Prevalence and Correlates of Hypertension among Adults Aged 25 Years or Older in a Mining Town of Kitwe, ZambiaSeter Siziya1*, Emmanuel Rudatsikira2, Olusegun Babaniyi3, Peter Songolo3, David Mulenga1 and Adamson S Muula4
- *Corresponding Author:
- Seter Siziya
Department of Clinical Sciences
Public Health Unit
E-mail: [email protected]
Received Date: March 20, 2012; Accepted Date: July 09, 2012; Published Date: July 12, 2012
Citation: Siziya S, Rudatsikira E, Babaniyi O, Songolo P, Mulenga D, et al. (2012) Prevalence and Correlates of Hypertension among Adults Aged 25 Years or Older in a Mining Town of Kitwe, Zambia. J Hypertens 1:105. doi: 10.4172/2167-1095.1000105
Copyright: © 2012 Siziya S, et al. This is an open-access article distributed under the terms of the Creative Commons Attribution License, which permits unrestricted use, distribution, and reproduction in any medium, provided the original author and source are credited.

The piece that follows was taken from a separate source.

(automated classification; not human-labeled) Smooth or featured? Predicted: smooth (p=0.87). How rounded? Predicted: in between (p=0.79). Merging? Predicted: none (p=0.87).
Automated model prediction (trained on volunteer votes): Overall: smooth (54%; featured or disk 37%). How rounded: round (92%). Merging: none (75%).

Background: Hypertension is a major risk factor for cardiovascular disease. The trend towards a higher burden of non-communicable chronic diseases in developing countries is of great concern as it adds to the burden of communicable diseases. The aim of this study was to estimate the prevalence and correlates of hypertension among adults in the City of Kitwe, Zambia.

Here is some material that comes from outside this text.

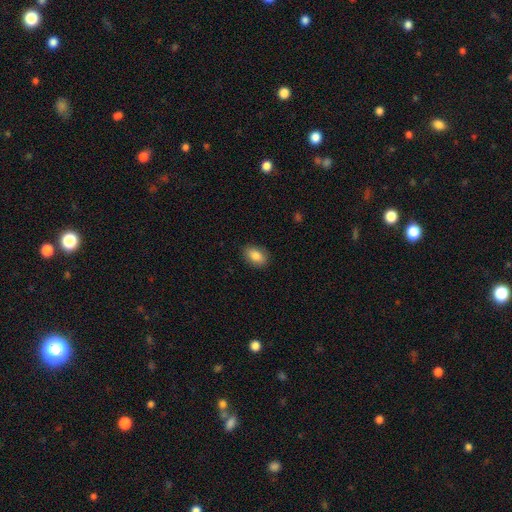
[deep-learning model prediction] A smooth galaxy with no disk features (85%) that is in between round and cigar-shaped (85%). Merging: none (88%).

Methods: A modified WHO STEPs (STEPwise Approach to Surveillance) method was used to collect data through a community-based survey among persons aged 25 years or older living in urban Kitwe, Zambia. Prevalence of hypertension was estimated and compared between males and females. Odds ratio (OR) and adjusted odds ratio (AOR) and their 95% confidence intervals were used to establish associations between exposure factors and hypertension.
Results: Altogether, 1627 persons participated in the survey of which 57.7% were females. Overall, 32.3% (33.5% of males and 31.1% of females, p=0.350) were hypertensive. Age and body mass index were significantly associated with hypertension. Compared to participants who were of age 45 years or older, participants who were below the age of 45 years were less likely to have hypertension (AOR=0.53, 95% CI [0.45, 0.62]) for 25-34 years age group, and AOR=0.61, 95% CI [0.50, 0.74]) for 35-44 years age group). Participants who had BMI of less than 18.5 kg/m2 were 50% (AOR=0.50, 95% CI [0.32, 0.77]) less likely to have hypertension compared to participants who had BMI of 30 kg/m2 or more. Meanwhile, participants who had BMI of 25.0-29.9 kg/m2 were 33% (AOR=1.33, 95% CI [1.05, 1.69] more likely to have hypertension compared to participants who had BMI of 30 kg/m2 or more.
Conclusions: Our findings indicate that hypertension is prevalent among urban residents in Kitwe, Zambia.
Effective prevention strategies including interventions to ensure lower BMIs, should be implemented, taking into considerations the risk factors identified in this study.